(Dataset records)
....
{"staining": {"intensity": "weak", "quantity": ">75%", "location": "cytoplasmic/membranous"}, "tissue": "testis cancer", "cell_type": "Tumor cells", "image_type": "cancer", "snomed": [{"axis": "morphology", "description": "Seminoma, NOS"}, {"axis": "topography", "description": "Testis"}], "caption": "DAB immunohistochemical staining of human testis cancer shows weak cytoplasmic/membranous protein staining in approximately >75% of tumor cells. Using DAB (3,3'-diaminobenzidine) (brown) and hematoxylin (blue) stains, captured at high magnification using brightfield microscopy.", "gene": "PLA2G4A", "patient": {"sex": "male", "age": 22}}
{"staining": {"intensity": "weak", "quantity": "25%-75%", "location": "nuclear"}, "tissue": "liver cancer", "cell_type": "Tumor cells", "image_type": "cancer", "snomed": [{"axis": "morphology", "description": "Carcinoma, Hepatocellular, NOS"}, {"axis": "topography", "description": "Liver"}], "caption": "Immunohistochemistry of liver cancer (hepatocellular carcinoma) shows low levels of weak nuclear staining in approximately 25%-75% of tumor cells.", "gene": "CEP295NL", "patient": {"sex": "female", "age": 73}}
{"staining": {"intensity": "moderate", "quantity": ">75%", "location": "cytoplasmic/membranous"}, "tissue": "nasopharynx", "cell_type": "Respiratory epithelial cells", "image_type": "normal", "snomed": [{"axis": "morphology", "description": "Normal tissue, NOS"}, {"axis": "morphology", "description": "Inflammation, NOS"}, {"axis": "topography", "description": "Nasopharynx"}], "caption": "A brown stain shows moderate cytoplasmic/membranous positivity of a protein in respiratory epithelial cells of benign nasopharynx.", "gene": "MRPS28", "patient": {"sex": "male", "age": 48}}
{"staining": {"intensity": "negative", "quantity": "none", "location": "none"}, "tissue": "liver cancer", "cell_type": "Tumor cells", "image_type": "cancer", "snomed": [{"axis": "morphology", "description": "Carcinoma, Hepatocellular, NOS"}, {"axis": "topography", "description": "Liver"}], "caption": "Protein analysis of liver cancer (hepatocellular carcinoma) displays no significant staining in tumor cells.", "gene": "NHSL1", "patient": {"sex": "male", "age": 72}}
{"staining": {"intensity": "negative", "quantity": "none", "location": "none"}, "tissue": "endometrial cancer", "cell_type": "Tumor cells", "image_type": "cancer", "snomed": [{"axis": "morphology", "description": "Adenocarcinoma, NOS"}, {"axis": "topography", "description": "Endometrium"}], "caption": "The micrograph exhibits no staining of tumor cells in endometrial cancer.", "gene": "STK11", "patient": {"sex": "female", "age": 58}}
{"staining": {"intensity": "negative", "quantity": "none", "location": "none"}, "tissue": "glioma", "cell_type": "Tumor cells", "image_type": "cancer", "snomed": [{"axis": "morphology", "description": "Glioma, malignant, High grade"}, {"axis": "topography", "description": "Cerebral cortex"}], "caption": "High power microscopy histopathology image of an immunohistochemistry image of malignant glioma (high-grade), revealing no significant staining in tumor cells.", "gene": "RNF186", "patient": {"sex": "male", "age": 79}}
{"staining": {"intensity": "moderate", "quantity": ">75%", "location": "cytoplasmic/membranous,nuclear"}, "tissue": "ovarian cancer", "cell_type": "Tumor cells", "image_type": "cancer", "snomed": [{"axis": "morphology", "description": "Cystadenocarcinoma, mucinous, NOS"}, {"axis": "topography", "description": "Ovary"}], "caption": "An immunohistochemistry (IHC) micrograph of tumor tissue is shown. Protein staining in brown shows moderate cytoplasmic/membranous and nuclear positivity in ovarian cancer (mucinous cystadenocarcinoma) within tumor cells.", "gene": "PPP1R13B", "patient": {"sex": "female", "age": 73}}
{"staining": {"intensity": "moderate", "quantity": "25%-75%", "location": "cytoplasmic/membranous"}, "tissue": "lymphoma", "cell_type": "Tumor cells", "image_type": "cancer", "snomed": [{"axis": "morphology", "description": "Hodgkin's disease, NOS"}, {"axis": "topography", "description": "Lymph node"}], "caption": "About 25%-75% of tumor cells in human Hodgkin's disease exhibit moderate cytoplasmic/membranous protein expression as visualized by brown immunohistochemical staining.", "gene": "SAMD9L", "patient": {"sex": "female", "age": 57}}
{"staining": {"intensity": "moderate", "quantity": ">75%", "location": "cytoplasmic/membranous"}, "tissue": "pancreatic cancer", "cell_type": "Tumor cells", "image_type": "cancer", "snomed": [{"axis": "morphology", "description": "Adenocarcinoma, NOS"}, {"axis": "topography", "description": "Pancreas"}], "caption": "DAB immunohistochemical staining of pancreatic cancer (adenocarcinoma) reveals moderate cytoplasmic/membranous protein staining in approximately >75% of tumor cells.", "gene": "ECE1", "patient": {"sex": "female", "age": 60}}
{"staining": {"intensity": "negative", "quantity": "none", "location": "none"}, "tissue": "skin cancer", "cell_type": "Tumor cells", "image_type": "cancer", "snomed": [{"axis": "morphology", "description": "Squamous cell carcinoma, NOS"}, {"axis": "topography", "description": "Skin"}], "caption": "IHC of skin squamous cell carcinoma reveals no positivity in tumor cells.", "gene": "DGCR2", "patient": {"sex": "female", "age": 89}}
....
** WHAT THIS TASK INVOLVES **
Up to and including the line with "(hepatocellular carcinoma) shows", repeat the data exactly, starting from its first line; nothing else belongs in the response.

** TASK OUTPUT **
{"staining": {"intensity": "weak", "quantity": ">75%", "location": "cytoplasmic/membranous"}, "tissue": "testis cancer", "cell_type": "Tumor cells", "image_type": "cancer", "snomed": [{"axis": "morphology", "description": "Seminoma, NOS"}, {"axis": "topography", "description": "Testis"}], "caption": "DAB immunohistochemical staining of human testis cancer shows weak cytoplasmic/membranous protein staining in approximately >75% of tumor cells. Using DAB (3,3'-diaminobenzidine) (brown) and hematoxylin (blue) stains, captured at high magnification using brightfield microscopy.", "gene": "PLA2G4A", "patient": {"sex": "male", "age": 22}}
{"staining": {"intensity": "weak", "quantity": "25%-75%", "location": "nuclear"}, "tissue": "liver cancer", "cell_type": "Tumor cells", "image_type": "cancer", "snomed": [{"axis": "morphology", "description": "Carcinoma, Hepatocellular, NOS"}, {"axis": "topography", "description": "Liver"}], "caption": "Immunohistochemistry of liver cancer (hepatocellular carcinoma) shows low levels of weak nuclear staining in approximately 25%-75% of tumor cells.", "gene": "CEP295NL", "patient": {"sex": "female", "age": 73}}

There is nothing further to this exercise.